Job -> Find the lines below holding the word "branch" and copy each of them.

Given entries ->
============================================================
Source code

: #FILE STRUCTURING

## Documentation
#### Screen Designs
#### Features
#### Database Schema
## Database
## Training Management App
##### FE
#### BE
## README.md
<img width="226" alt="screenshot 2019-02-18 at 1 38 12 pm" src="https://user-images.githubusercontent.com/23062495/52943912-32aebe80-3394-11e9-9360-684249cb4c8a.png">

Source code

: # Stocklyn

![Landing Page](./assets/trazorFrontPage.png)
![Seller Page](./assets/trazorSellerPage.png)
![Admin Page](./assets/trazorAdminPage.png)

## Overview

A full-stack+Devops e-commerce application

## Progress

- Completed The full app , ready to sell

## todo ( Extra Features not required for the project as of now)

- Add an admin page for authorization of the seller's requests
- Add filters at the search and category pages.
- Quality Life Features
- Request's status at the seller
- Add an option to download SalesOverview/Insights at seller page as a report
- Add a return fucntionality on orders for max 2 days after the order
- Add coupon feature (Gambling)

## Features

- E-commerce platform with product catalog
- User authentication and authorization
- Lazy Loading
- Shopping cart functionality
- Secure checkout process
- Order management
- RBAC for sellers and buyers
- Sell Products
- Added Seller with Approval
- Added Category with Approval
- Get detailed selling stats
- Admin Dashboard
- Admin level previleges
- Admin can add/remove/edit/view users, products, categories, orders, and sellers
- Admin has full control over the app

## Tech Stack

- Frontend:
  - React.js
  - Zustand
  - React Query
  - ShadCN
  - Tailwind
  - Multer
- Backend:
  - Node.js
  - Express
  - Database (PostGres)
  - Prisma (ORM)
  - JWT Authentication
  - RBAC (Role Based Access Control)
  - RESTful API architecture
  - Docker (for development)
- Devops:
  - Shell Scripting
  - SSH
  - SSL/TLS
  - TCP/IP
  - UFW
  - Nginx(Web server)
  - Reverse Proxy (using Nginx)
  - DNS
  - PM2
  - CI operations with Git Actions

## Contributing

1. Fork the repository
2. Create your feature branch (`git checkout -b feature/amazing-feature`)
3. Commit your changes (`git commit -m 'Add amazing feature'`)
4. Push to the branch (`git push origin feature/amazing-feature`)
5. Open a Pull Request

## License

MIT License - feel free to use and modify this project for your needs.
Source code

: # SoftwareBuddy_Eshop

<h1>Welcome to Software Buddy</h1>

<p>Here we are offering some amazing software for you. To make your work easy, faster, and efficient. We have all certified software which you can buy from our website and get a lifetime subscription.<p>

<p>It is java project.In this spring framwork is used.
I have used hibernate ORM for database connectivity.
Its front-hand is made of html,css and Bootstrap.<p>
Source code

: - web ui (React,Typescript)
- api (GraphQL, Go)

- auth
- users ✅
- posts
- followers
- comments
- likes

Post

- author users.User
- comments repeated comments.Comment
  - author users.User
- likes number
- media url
============================================================
Exercise output ->
2. Create your feature branch (`git checkout -b feature/amazing-feature`)
4. Push to the branch (`git push origin feature/amazing-feature`)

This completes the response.